Probation officer’s report cannot be used as a substitute for evidence


The present eviction application was launched in terms of section 9 of Extension of Security of Tenure Act (ESTA) on the basis that the statutory requirements in terms of section 8 of ESTA were complied with. The Appellant argued that it intended to operate a cattle farming business and was losing substantial amounts of money due the continued occupation of the Respondents. Mr. Roux however, maintained that the respondents were in legal occupation of the land by virtue of their indigenous title to the land based on the ‘Gonas Customary & Indigenous Law System’ and that the members of Deneys gave them ‘permission to look after the farm’ and ‘paid’ for the farm.

The Land Claims Court (LCC) held that the Respondents did not fall within the purview of ESTA because it was not an occupier as defined. This was on the basis it was conducting commercial farming on the land. The LCC’s decision was based solely on the statement in the probation officer’s report which held that, ‘during the 7 years residing on the farm [Mr Roux] has also indicated that he has been farming with livestock which consist of 200 pigs and 18 cattle’. The LCC, therefore, found that a commercial enterprise was being conducted and that the respondents were therefore excluded from the definition of occupier in terms of ESTA.

The probation officer’s report cannot override the court’s discretion as to whether an eviction should be granted and it does not amount to evidence. The role of a probation officer’s report is to assist a court in determining whether an eviction is just and equitable. In any event, the probation officer’s report contained several inconsistencies and inaccuracies which did not support the LCC’s finding that a commercial enterprise was being conducted thus excluding the Respondents from the definition of occupier in terms of ESTA.
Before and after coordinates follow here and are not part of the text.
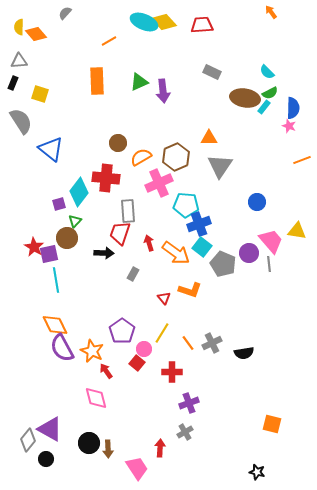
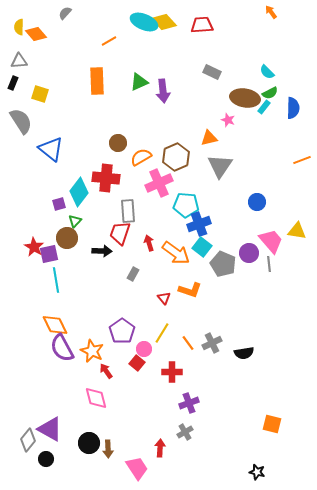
pink star at (289, 126): moved 61 px left, 6 px up
orange triangle at (209, 138): rotated 12 degrees counterclockwise
black arrow at (104, 253): moved 2 px left, 2 px up
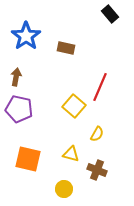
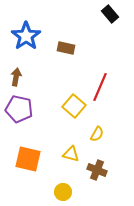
yellow circle: moved 1 px left, 3 px down
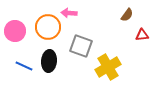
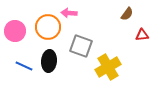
brown semicircle: moved 1 px up
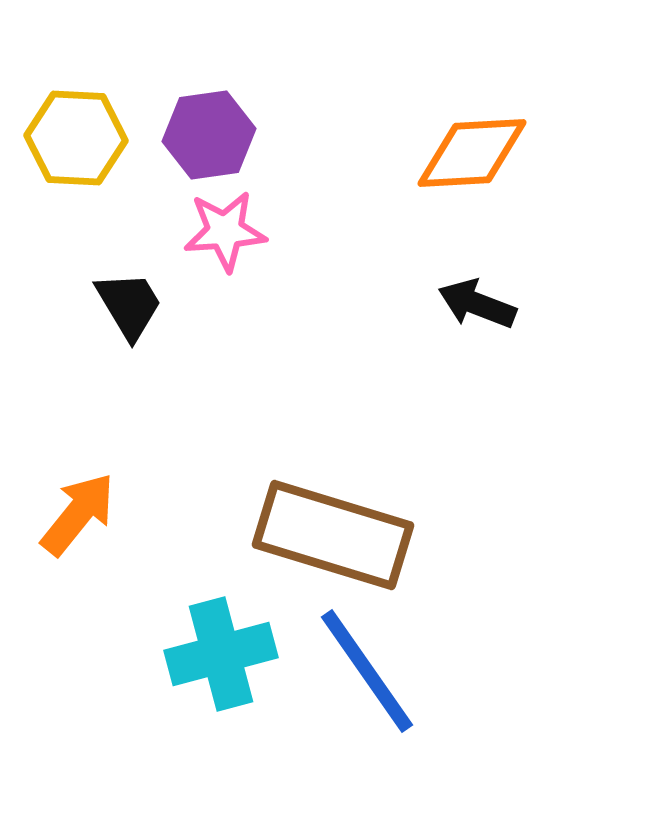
The probation officer’s report cannot be used as a substitute for evidence. It was incumbent upon the respondents to raise the issue that they did not fall within the definition of an occupier in terms of ESTA and to set out the reasons therefor. The LCC impermissibly took it upon itself to make a finding on an issue that was not in dispute between the parties without hearing either party on the issue. In doing so, the LCC erred in finding that the respondents were excluded from the definition of ‘occupier’ under Section 1 of ESTA and dismissing the application for eviction on this basis. Taking into consideration that the requirements of Section 115 of ESTA have been complied with, it is just and equitable to grant an order for eviction against Mr Roux and all those occupying through him. Supreme Court upheld the appeal.